Tolong Share Yah !! Beginilah Cara Melunasi Hutang Keluarga yang Meninggal Dunia.
Begini Caranya...
Tolong Share Yah !! Beginilah Cara Melunasi Hutang Keluarga yang Meninggal
Dunia.
Sahabat Bagikan Yah - Pertanyaan:
Assalamu’alaikum. Saya mau bertanya, jika seseorang meninggal dunia dan telah
meninggalkan urusan utang piutang yang terjadi pada masa lalu, apakah ahli warisnya
melunasi hutang itu dengan harga masa lalu atau pada saat ini, karena harga masa lalu
dengan masa kini jelas berbeda.

**Data yang Disediakan**
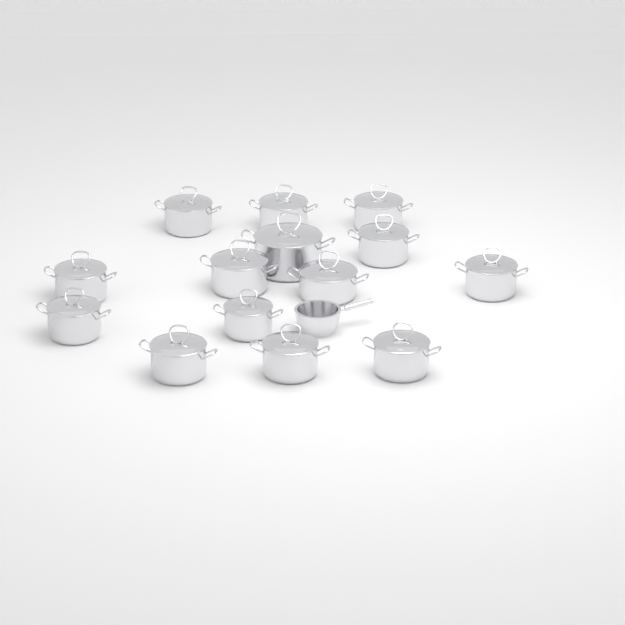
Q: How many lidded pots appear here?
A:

...

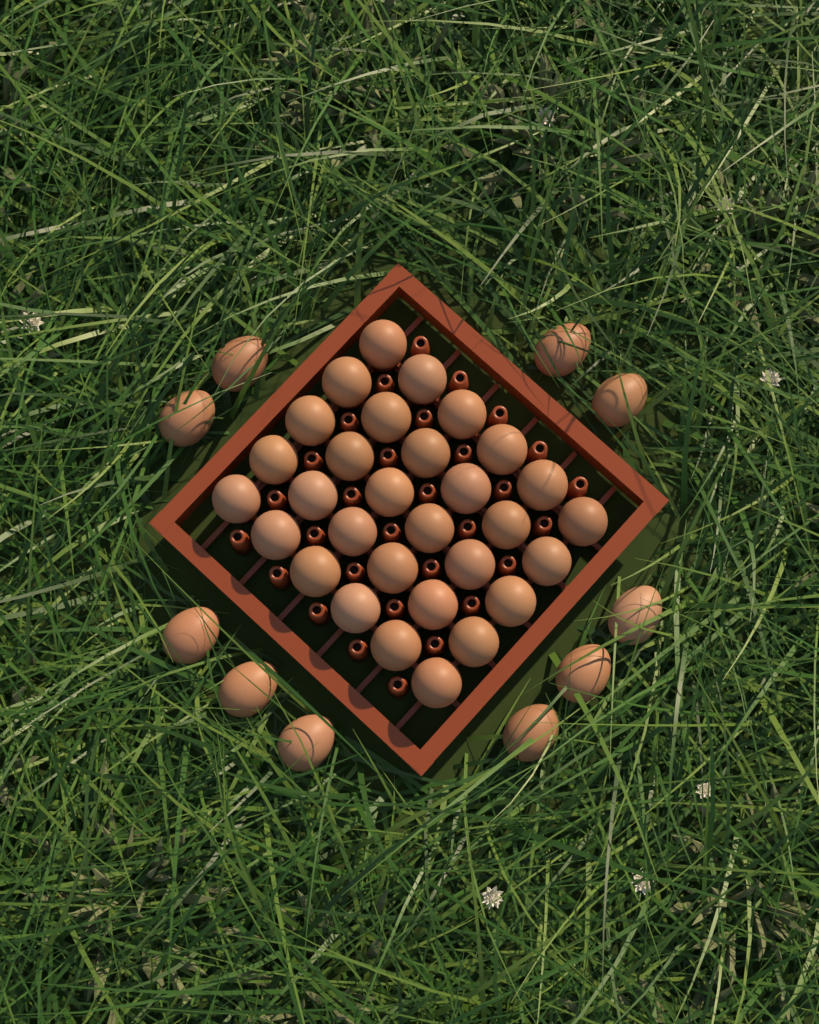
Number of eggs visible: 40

**Yang Harus Dikerjakan**
- a) Tentukan apakah setiap pernyataan berikut sesuai dengan bacaan tentang utang keluarga yang meninggal dunia. Jawab ya atau tidak, lalu kutip kata-kata bacaan yang menjadi penentunya.
(i) Penanya membuka pertanyaannya dengan salam.
(ii) Penanya menganggap harga masa lalu dan harga masa kini sama saja.
(iii) Pertanyaan itu menyangkut pelunasan utang oleh ahli waris.
- b) Jawablah pertanyaan berikut berdasarkan bacaan tentang utang keluarga yang meninggal dunia.
(i) Menurut judulnya, bacaan ini membahas cara melunasi utang siapa?
(ii) Penanya menyebutkan dua pilihan harga. Apa saja pilihan itu?
(iii) Apa alasan penanya mempersoalkan pilihan harga tersebut?
- c) Teruskan bacaan tentang utang keluarga yang meninggal dunia mulai dari kalimat terakhirnya.
Entri-entri di atas tidak diperlukan dalam latihan ini.

**Kunci Jawaban Latihan**
- a)
(i) Ya: "Assalamu’alaikum."
(ii) Tidak: "karena harga masa lalu dengan masa kini jelas berbeda."
(iii) Ya: "apakah ahli warisnya melunasi hutang itu"

- b)
(i) Utang keluarga yang meninggal dunia.
(ii) Harga masa lalu atau harga pada saat ini.
(iii) Harga masa lalu dengan harga masa kini jelas berbeda.

- c)
Misalnya dulu 30 tahun yang lalu si mayit pernah berhutang Rp. 1000 tapi sekarang ahli
warisnya melunasi sama dengan nominalnya dulu saat berhutang atau seharga pada masa
kini? Atau kalau barang harga dulu atau harga sekarang? Maturnuwun [Ibadul Ghofur]
Jawaban:
Penanya yang budiman, semoga selalu dirahmati Allah swt. Pada prinsipnya hutang
haruslah dibayar. Sekalipun hutang sudah lama, ia tetap harus dibayar. Sedang jika ada
orang yang meninggal dunia dan tidak memiliki tirkah maka tidak ada kewajiban bagi ahli
warisnya untuk membayar hutang tersebut.
Namun jika ahli waris bersedia membayar atau menanggung hutannya maka itu sangat
dianjurkan karena termasuk perbuatan terpuji.
Dalam soal hutang, jika si penghutang ternyata belum bisa membayar hutangnya pada
waktu yang telah ditentukan maka ia sebaiknya bicara kepada pihak yang menghutangi.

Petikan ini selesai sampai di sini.